红衣道士又给每人斟了一杯,问:“听说贤侄辞去了公职,是吗?”

周伯雨端着酒杯看了红衣道士一会儿,才说:“公职是乖人的饭碗,我是痴人,端不动,只好丢掉。”

红衣道士连连点头,表示理解,但口里却故意试探说:“话虽如此,毕竟将好端端的饭碗弃如敝屐,总是可惜。”

周伯雨把长长的湿发向后撩撩说:“只有自己支配自己,生命才属于自己。让别人支配自己,生命就不属于自己,而是属于别人。”

“三侄此言极是!”红衣道士终于相信了周伯雨确非世俗之人,口中连称:“善哉!善哉!……”

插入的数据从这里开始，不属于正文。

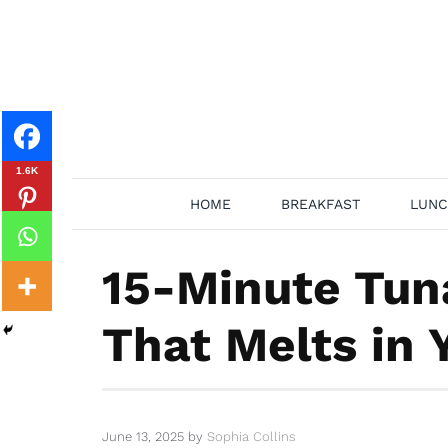
Skip
to
content
1.6K
HOME
BREAKFAST
LUNC
15-Minute Tun
That Melts in
June 13, 2025
by
Sophia Collins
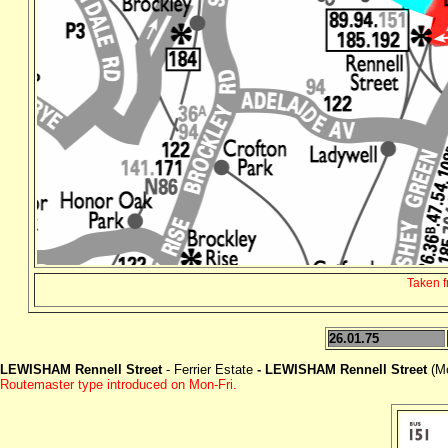
Taken 
26.01.75
LEWISHAM Rennell Street
- Ferrier Estate
- LEWISHAM Rennell Street
(M
Routemaster type introduced on Mon-Fri.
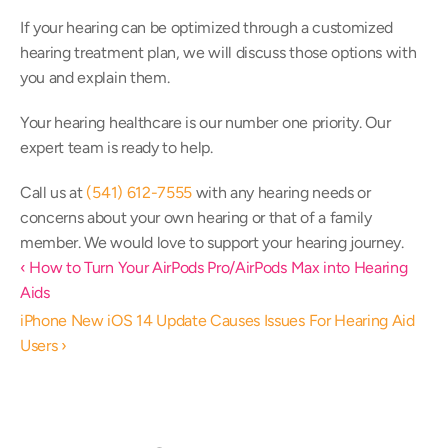
If your hearing can be optimized through a customized 
hearing treatment plan, we will discuss those options with 
you and explain them.
Your hearing healthcare is our number one priority. Our 
expert team is ready to help.
Call us at 
(541) 612-7555
 with any hearing needs or 
concerns about your own hearing or that of a family 
member. We would love to support your hearing journey.
‹ How to Turn Your AirPods Pro/AirPods Max into Hearing 
Aids
iPhone New iOS 14 Update Causes Issues For Hearing Aid 
Users ›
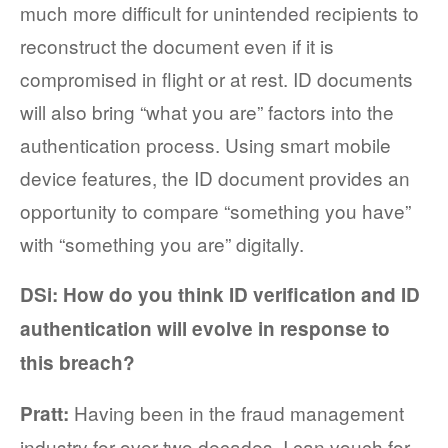
much more difficult for unintended recipients to
reconstruct the document even if it is
compromised in flight or at rest. ID documents
will also bring “what you are” factors into the
authentication process. Using smart mobile
device features, the ID document provides an
opportunity to compare “something you have”
with “something you are” digitally.
DSi: How do you think ID verification and ID
authentication will evolve in response to
this breach?
Having been in the fraud management
Pratt:
industry for over two decades, I can vouch for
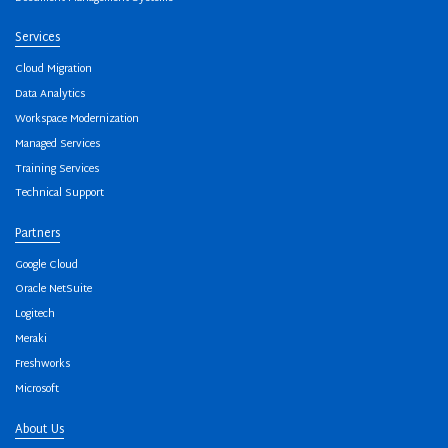
Services
Cloud Migration
Data Analytics
Workspace Modernization
Managed Services
Training Services
Technical Support
Partners
Google Cloud
Oracle NetSuite
Logitech
Meraki
Freshworks
Microsoft
About Us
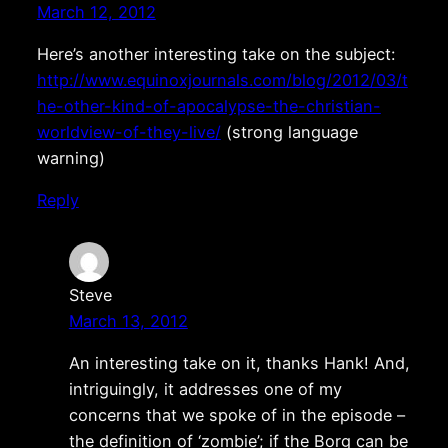
March 12, 2012
Here’s another interesting take on the subject:
http://www.equinoxjournals.com/blog/2012/03/t
he-other-kind-of-apocalypse-the-christian-
worldview-of-they-live/
(strong language
warning)
Reply
Steve
March 13, 2012
An interesting take on it, thanks Hank! And,
intriguingly, it addresses one of my
concerns that we spoke of in the episode –
the definition of ‘zombie’; if the Borg can be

“如此说来,我们三个都是自己支配自己的人,也就都是生命属于自己的人喽?”隔尘和尚有些兴奋地举起杯:“来来来,为属于我们自己的生命,干了此杯!”

三人又一饮而尽。

有一滴酒滞留在红衣道士的银须上,他一边用宽大袍袖揩着,一边说:“今日之酒喝得着实痛快!贫道就借了这兴致,再与贤侄论一论人生,不知贤侄有此兴致否?”

周伯雨把身子坐正了说:“愿聆听长老教诲。”

红衣道士手捋长须,把上身向周伯雨斜探过去,眯起眼睛看着,他有些神秘地说:“既然贤侄已经辞去了公职,何不也辞去红尘,遁入空门,倒落得个彻底干净呢?”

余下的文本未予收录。